> _Exercise text_:
□ □ □ □

This is a more advanced example, showing how to customize the way documents are processed and turned into memories when using the serverless memory synchronous pipeline.
The example uses memory.Orchestrator.AddHandler
to set which handlers are available:
memory.Orchestrator.AddHandler<TextExtractionHandler>("extract_text");
memory.Orchestrator.AddHandler<TextPartitioningHandler>("split_text_in_partitions");
memory.Orchestrator.AddHandler<GenerateEmbeddingsHandler>("generate_embeddings");
memory.Orchestrator.AddHandler<SummarizationHandler>("summarize");
memory.Orchestrator.AddHandler<SaveRecordsHandler>("save_memory_records");
and the steps
parameter to choose which handlers to use
during the ingestion:
await memory.ImportDocumentAsync(
new Document("inProcessTest")
.AddFile("file1-Wikipedia-Carbon.txt")
.AddFile("file2-Wikipedia-Moon.txt")
.AddFile("file3-lorem-ipsum.docx")
.AddFile("file4-KM-Readme.pdf")
.AddFile("file5-NASA-news.pdf")
.AddTag("testName", "example3"),
index: "user-id-1",
steps: new[]
{
"extract_text",
"split_text_in_partitions",
"generate_embeddings",
"save_memory_records"
});
Note that as soon as ImportDocumentAsync
is done, the memories are available for queries.
To run the example, either set the OPENAI_API_KEY
environment variable with your
OpenAI API key, or adjust the memory builder code to use Azure or other LLMs.

□ □ □ □

> _Source data_:
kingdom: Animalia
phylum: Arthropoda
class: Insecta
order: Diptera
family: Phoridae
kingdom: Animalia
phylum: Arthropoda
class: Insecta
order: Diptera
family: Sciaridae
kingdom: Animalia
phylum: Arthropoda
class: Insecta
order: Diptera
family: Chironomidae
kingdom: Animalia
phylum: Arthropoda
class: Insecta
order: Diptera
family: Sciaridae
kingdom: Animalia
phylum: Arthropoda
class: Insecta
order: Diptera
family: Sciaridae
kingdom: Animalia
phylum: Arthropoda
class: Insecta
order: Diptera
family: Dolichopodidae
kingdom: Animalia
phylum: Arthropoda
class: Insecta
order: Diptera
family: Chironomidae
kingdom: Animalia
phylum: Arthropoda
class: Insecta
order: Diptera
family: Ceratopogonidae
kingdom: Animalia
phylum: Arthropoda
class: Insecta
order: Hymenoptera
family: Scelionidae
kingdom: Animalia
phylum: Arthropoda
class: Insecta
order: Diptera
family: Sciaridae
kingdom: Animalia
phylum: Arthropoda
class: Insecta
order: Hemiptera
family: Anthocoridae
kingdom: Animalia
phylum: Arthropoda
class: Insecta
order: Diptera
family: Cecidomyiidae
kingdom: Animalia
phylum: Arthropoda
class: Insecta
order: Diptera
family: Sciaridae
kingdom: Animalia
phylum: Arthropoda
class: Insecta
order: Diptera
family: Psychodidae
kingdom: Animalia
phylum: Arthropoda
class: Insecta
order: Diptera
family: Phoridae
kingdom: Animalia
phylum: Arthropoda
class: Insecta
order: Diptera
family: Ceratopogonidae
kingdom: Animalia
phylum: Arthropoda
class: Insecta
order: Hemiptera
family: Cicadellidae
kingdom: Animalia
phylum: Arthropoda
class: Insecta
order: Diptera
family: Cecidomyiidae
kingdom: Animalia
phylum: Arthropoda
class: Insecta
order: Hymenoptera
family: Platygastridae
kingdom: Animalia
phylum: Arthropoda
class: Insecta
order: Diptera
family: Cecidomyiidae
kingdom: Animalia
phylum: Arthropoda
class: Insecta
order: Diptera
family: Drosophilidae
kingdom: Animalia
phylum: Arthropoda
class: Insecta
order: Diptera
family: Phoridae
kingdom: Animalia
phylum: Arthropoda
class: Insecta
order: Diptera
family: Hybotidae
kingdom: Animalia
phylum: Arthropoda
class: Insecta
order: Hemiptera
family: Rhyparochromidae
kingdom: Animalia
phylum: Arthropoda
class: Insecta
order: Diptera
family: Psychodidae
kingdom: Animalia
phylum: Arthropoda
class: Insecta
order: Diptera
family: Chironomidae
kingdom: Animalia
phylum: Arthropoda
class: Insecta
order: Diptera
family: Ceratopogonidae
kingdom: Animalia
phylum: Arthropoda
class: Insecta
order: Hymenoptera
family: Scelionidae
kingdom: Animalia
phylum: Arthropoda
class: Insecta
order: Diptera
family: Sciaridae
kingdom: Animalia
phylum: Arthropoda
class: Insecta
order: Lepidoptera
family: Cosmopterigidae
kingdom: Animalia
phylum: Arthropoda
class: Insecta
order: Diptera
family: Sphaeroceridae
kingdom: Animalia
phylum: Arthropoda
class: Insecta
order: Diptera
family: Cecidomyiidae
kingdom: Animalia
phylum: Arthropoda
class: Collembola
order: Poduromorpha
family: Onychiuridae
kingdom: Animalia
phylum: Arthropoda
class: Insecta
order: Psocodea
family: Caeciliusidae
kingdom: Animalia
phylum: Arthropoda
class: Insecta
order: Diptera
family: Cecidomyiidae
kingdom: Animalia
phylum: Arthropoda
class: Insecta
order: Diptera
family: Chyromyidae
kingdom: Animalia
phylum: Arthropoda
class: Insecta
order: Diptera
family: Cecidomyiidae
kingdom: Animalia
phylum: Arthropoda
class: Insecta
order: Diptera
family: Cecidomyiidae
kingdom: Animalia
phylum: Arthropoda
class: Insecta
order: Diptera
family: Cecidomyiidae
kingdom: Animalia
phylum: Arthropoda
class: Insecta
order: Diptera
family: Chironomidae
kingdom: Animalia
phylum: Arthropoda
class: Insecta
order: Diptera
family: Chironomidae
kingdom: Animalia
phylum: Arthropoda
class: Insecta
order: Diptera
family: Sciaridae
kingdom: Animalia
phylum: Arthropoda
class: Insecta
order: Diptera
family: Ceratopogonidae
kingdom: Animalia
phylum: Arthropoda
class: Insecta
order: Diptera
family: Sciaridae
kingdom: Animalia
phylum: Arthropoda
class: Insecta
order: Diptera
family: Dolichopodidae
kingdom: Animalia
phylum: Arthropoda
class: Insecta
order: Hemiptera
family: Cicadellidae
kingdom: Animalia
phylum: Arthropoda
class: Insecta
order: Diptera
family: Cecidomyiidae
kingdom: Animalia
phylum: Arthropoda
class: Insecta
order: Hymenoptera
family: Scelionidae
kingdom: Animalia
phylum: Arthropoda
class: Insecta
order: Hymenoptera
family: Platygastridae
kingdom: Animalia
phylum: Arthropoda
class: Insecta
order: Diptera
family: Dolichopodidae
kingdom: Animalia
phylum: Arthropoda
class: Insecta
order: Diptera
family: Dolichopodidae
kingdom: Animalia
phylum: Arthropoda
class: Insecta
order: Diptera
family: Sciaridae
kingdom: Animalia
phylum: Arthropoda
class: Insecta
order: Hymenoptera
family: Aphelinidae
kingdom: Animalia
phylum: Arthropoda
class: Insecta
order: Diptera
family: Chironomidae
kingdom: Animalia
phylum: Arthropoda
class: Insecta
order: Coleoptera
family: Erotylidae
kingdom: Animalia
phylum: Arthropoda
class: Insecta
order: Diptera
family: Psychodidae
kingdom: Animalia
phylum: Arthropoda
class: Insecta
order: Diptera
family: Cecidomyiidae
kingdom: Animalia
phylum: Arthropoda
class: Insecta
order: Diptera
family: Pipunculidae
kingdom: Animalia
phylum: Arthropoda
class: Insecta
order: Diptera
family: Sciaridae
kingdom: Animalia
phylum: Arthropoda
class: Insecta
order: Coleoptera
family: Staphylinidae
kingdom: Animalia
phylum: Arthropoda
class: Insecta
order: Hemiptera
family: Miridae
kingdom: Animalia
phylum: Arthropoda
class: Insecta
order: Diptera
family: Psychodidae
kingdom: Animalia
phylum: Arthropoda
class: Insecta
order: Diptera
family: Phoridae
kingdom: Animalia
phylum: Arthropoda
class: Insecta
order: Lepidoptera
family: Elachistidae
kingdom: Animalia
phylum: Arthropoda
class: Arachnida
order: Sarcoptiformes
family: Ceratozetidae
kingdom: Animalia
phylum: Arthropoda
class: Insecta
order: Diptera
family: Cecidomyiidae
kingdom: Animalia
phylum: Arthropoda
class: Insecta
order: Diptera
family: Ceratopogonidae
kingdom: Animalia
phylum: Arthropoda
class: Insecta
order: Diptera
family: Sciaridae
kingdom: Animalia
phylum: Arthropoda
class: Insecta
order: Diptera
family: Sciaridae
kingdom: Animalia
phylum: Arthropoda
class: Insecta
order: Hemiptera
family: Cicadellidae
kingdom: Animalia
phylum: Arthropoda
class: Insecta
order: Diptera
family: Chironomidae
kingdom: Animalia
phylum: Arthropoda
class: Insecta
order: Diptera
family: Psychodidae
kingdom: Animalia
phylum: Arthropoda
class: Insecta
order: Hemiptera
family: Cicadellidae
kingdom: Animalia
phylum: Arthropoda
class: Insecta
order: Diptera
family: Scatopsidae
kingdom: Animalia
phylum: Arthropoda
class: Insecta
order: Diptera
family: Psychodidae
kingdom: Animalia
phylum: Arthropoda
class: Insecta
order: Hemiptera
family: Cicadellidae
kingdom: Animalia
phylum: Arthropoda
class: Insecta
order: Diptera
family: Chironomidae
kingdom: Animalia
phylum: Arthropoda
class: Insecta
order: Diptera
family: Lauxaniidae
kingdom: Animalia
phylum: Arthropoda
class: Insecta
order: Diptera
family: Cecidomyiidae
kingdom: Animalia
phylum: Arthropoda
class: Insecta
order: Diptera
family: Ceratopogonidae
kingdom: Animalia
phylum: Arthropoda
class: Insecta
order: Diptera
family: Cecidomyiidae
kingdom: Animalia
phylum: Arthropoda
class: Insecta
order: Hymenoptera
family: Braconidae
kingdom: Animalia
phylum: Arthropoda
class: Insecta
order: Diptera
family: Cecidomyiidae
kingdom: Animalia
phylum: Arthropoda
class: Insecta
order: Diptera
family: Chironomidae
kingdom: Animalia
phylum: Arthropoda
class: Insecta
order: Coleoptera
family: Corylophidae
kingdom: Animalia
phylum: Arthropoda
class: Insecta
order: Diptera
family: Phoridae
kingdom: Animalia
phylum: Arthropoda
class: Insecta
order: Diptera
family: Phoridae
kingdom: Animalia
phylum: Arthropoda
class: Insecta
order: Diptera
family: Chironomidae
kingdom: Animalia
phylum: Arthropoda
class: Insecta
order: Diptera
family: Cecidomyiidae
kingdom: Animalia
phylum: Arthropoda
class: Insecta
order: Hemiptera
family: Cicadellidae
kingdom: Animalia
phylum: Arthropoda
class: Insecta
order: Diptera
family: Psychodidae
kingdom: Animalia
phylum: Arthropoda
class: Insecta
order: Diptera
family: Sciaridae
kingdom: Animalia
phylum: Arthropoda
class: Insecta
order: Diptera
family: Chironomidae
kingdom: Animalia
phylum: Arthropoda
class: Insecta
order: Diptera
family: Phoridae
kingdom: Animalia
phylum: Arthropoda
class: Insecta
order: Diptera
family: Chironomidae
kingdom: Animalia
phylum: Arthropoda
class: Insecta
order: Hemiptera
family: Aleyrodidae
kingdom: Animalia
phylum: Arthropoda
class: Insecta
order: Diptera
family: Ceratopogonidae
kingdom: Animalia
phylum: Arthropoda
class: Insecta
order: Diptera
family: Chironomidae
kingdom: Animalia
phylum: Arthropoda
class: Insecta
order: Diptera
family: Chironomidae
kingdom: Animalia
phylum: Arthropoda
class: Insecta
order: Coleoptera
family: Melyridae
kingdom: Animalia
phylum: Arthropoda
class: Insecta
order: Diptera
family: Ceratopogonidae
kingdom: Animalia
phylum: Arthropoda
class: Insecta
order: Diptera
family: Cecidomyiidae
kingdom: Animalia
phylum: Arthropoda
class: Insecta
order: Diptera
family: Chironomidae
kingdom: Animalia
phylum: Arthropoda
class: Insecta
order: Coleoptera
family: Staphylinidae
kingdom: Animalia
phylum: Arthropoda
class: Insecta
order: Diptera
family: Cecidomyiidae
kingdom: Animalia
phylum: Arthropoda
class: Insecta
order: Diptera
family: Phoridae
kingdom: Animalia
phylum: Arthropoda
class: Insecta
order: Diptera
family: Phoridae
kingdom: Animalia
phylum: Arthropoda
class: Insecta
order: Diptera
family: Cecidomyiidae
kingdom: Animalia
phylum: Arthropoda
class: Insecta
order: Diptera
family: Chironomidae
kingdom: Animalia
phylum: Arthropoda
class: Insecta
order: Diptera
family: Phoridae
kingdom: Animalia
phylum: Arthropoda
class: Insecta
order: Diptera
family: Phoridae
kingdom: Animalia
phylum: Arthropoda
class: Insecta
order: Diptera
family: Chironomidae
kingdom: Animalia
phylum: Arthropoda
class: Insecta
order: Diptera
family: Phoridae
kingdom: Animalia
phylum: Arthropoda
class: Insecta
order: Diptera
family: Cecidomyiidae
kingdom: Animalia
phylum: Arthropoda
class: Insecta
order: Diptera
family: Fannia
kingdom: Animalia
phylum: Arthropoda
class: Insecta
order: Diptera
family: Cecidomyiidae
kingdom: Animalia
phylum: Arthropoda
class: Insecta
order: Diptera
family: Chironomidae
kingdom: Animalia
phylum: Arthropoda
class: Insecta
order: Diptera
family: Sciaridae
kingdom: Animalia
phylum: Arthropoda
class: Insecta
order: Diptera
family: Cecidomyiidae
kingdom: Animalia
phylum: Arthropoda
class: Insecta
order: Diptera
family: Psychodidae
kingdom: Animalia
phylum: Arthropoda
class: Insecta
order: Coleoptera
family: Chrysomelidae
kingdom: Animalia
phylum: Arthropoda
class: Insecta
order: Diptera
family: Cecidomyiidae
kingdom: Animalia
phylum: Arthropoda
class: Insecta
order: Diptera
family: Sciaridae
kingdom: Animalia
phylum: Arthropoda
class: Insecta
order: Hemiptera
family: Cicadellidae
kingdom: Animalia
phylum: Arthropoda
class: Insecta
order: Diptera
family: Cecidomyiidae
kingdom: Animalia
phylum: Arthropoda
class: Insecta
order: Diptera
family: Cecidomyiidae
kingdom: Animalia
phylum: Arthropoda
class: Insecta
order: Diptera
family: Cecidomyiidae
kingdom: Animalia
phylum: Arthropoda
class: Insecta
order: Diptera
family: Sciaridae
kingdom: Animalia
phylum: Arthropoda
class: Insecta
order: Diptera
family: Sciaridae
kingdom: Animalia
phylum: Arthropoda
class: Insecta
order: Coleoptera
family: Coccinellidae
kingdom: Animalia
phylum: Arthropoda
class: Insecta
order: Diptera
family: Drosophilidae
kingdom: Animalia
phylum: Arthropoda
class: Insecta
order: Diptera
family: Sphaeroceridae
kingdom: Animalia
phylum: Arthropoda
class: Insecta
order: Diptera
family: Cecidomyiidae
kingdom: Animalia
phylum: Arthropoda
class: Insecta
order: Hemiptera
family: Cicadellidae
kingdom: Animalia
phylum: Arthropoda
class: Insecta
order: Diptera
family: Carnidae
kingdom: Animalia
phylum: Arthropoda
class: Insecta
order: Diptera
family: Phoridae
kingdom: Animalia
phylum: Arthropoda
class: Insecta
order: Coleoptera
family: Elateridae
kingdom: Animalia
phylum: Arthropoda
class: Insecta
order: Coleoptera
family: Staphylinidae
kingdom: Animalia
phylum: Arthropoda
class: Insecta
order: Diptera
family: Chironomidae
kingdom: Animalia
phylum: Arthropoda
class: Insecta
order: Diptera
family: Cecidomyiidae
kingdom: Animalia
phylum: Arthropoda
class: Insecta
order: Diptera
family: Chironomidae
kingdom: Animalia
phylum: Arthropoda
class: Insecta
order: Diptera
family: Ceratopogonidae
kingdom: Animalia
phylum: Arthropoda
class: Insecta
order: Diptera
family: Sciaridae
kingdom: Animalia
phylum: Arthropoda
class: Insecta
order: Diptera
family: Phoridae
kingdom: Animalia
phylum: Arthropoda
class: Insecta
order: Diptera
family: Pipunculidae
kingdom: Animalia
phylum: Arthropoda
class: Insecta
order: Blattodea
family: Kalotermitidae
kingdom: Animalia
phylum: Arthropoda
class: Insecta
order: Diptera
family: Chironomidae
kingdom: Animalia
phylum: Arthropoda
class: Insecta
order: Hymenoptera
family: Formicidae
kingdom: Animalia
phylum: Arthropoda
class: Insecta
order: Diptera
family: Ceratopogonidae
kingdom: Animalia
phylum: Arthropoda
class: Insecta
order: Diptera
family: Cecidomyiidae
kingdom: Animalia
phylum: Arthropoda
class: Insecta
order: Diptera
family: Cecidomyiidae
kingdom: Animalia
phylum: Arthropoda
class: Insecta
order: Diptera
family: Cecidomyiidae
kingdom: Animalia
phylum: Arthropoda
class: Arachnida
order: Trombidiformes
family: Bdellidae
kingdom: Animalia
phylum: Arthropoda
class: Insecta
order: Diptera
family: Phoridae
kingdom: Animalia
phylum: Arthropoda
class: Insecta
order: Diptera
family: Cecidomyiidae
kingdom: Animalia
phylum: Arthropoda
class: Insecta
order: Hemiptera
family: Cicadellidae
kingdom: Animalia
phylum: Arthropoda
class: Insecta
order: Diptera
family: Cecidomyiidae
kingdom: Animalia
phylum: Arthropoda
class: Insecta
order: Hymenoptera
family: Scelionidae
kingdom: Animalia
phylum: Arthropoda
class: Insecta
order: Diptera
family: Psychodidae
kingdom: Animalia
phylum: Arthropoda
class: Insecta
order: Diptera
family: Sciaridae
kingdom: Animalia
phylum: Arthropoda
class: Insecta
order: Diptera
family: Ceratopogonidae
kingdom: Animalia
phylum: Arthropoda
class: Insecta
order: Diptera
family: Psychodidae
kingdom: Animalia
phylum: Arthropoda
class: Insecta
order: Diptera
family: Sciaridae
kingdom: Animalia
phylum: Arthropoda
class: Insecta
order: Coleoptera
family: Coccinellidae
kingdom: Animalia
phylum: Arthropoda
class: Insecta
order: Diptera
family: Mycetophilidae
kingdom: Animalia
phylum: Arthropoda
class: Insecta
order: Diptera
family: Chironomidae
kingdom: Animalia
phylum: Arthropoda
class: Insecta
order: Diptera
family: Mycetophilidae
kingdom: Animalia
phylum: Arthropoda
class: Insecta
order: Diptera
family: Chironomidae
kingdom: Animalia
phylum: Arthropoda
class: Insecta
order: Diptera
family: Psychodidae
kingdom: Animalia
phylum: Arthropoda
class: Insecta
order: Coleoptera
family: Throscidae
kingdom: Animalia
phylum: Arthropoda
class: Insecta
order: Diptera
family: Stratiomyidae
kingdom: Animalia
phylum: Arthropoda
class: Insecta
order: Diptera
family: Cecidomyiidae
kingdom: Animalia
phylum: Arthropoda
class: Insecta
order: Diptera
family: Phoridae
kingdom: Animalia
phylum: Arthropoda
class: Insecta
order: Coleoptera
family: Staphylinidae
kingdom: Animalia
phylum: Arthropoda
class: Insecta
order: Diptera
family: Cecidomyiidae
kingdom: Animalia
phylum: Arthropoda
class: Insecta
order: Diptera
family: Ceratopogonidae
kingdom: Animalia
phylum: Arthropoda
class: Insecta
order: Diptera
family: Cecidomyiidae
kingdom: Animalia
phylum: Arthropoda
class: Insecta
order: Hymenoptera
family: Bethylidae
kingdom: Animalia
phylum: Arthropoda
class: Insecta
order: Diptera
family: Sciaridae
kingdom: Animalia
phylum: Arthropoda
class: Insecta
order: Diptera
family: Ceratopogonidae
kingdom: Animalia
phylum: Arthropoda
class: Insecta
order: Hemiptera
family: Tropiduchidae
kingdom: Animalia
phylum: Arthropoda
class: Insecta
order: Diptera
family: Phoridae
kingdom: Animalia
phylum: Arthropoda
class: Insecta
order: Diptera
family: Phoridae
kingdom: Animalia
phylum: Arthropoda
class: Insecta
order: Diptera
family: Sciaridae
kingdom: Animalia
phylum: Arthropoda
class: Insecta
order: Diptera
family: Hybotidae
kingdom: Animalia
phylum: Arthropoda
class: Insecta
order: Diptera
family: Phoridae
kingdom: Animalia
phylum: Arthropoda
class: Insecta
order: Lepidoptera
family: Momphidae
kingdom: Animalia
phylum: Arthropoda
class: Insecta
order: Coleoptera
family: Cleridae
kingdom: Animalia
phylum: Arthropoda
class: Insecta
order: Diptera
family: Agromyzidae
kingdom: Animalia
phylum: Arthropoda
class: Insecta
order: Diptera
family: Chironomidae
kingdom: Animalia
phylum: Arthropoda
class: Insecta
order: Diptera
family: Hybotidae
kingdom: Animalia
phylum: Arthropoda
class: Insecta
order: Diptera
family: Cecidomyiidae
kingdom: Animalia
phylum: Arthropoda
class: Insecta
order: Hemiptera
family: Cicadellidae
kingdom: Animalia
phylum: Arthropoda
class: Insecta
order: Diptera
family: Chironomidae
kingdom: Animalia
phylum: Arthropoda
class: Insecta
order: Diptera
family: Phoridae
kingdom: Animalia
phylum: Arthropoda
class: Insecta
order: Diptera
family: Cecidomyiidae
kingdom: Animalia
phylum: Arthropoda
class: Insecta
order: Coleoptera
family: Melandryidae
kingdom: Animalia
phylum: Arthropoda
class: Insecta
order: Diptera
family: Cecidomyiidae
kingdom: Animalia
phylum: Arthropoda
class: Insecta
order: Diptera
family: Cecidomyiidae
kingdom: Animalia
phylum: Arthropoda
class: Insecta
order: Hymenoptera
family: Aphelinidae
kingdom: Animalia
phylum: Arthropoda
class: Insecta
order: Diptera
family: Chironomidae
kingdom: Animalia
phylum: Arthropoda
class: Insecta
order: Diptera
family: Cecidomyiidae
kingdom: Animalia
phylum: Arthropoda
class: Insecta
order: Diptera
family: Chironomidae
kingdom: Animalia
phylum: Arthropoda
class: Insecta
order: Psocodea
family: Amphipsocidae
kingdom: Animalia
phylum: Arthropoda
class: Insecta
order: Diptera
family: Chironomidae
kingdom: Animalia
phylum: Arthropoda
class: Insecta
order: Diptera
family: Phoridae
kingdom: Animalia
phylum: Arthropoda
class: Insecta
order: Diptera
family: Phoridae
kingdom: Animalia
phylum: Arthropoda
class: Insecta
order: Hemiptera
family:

□ □ □ □

> _The problem_:
Answer these questions about the memory pipeline example:
(a) Which handler is registered under the name "summarize"?
(b) What index is passed to ImportDocumentAsync?
(c) Which environment variable can be set to run the example?

> _Solved problem_:
(a) SummarizationHandler
(b) "user-id-1"
(c) OPENAI_API_KEY